Mehr als 200 Stasi-Spitzel waren auf Havemann angesetzt. 1976 war der prominente DDR-Kritiker in seinem Wohnhaus in Grünheide unter Arrest gestellt und bewacht worden, nachdem er sich offen gegen die Ausbürgerung seines Freundes Wolf Biermann gewandt hatte. Bis zu Havemanns Tod versuchte die DDR-Führung vergeblich, den auch im Westen bekannten Dissidenten mundtot zu machen.
Wegen der Verfolgung des Regimekritikers und wegen Rechtsbeugung wurden im Sommer 2000 zwei frühere DDR-Staatsanwälte zu Bewährungsstrafen verurteilt. Sie waren in den 70er Jahren an zwei Prozessen gegen Havemann beteiligt.
Das Havemann-Archiv wurde 1994 eröffnet. Havemanns Witwe Katja hatte einen Großteil des Nachlasses zur Verfügung gestellt.

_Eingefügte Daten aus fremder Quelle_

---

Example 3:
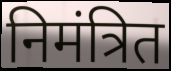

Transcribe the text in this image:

निमंत्रित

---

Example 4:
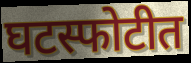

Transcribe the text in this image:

घटस्फोटीत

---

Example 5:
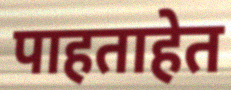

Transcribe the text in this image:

पाहताहेतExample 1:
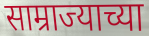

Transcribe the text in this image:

साम्राज्याच्या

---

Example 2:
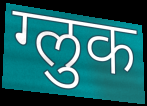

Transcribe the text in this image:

ग्लुक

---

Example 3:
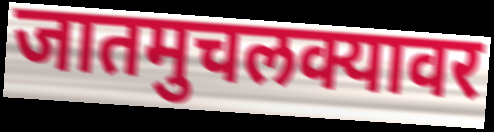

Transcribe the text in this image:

जातमुचलक्यावर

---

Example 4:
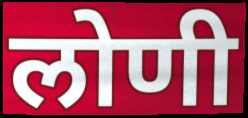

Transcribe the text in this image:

लोणी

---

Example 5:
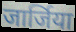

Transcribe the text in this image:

जार्जिया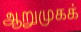
ஆறுமுகக்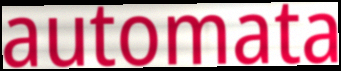
automata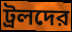
ট্রলদের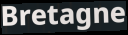
BretagneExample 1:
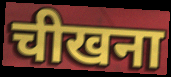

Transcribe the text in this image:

चीखना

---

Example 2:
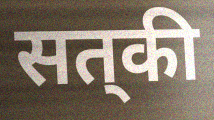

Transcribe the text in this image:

सत्‌की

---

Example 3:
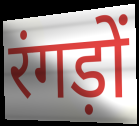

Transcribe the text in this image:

रंगड़ों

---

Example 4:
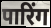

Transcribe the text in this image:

पारिंग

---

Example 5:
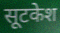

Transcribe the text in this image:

सूटकेशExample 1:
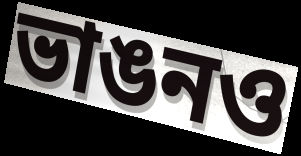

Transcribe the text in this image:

ভাঙনও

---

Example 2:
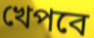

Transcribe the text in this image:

খেপবে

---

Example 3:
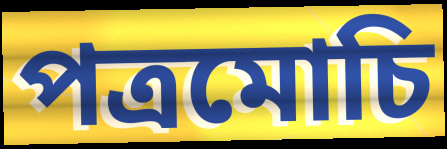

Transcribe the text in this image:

পত্রমোচি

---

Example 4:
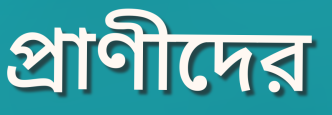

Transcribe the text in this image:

প্রাণীদের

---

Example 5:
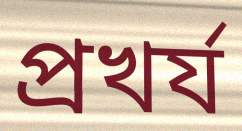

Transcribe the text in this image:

প্রখর্যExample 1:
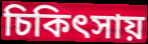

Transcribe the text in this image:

চিকিৎসায়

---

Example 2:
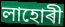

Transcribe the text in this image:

লাহোৰী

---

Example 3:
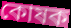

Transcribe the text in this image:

কোষক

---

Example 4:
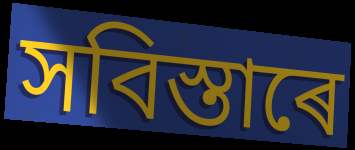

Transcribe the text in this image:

সবিস্তাৰে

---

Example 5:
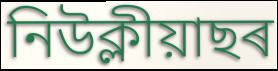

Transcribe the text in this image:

নিউক্লীয়াছৰ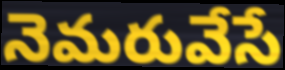
నెమరువేసే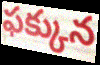
ఫక్కున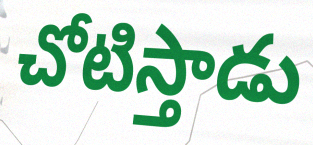
చోటిస్తాడు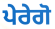
ਪੇਰੇਗੋ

Die 1990 gegründete Gesellschaft will Geschichte und Erfahrungen von Opposition und Bürgerbewegung in der DDR sowie in Mittel- und Osteuropa vermitteln. Die gesammelten Dokumente über die Wendezeit sind auch eine Fundgrube für Historiker.
Der 1910 in München geborene Havemann war in der Nazi-Zeit im Widerstand aktiv. 1943 wurde der studierte Chemiker zum Tode verurteilt, überlebte aber das Zuchthaus, weil er für kriegswichtige Forschungen gebraucht wurde. Nach der Befreiung durch die Sowjets engagierte er sich an der Ost-Berliner Humboldt-Universität auch in der SED, war Volkskammer-Abgeordneter und wurde Nationalpreisträger.

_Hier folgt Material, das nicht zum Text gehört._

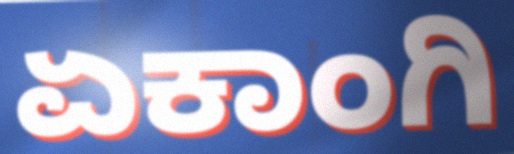
ಏಕಾಂಗಿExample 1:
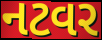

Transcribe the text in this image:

નટવર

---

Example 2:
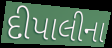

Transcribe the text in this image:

દીપાલીના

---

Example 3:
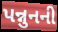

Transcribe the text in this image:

પન્નુનની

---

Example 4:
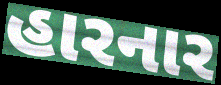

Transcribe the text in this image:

હારનાર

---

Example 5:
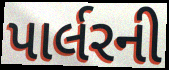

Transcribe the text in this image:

પાર્લરની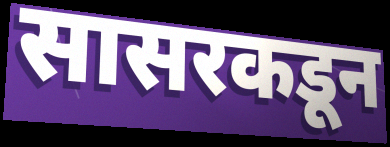
सासरकडून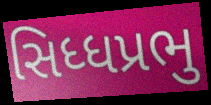
સિધ્ધપ્રભુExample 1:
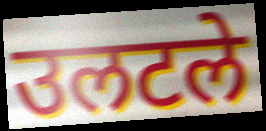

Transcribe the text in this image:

उलटले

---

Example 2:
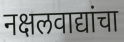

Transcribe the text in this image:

नक्षलवाद्यांचा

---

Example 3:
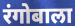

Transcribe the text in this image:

रंगोबाला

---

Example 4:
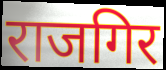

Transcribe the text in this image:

राजगिर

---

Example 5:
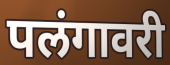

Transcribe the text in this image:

पलंगावरी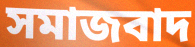
সমাজবাদ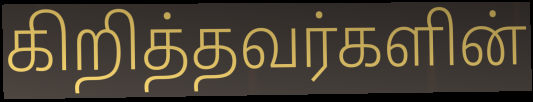
கிறித்தவர்களின்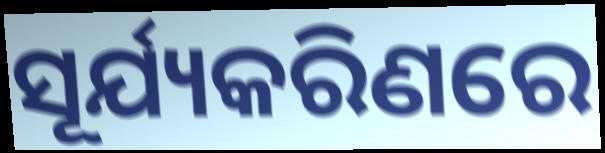
ସୂର୍ଯ୍ୟକରିଣରେ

Doch zunehmend vertrat er kritische Ansichten, die der offiziellen Linie zuwider liefen. Im Wintersemester 1963/64 wandte sich der unbequeme Mahner mit einer berühmt gewordenen Vorlesung gegen die diktatorische Staatspartei SED: "... Man darf die Menschen nicht konfektionieren und behördlich genehmigten Ansichten unterwerfen, was sie nur zu schematischem und oberflächlichem Denken verführt..." 1964 wurde der kritische Denker aus Universität und Partei ausgeschlossen. Er musste von einer Ehrenpension als Verfolgter des Naziregimes und von Buchveröffentlichungen in der Bundesrepublik leben. Nach der Wende lehnte ein Gericht eine Entschädigung an Havemanns Familie für die Einbußen nach dessen Entlassung ab.
Neben verschärftem Hausarrest musste Havemann 1979 auch die Durchsuchung seiner Wohnung und die Beschlagnahme von Teilen seiner Unterlagen hinnehmen. In etlichen Schriften hatte sich der überzeugte Kommunist für eine Erneuerung des Sozialismus eingesetzt. Schikanen gab es noch nach seinem Tod: Zu Havemanns Beisetzung durften dessen in den Westen ausgereisten Freunde wie Jürgen Fuchs, Sarah Kirsch und Biermann nicht kommen. Havemanns parteiloser Sohn Florian, ein 50-jähriger brandenburgischer Verfassungsrichter, will nun über die sächsische Landesliste der SED-Nachfolgepartei PDS in den Bundestag ziehen.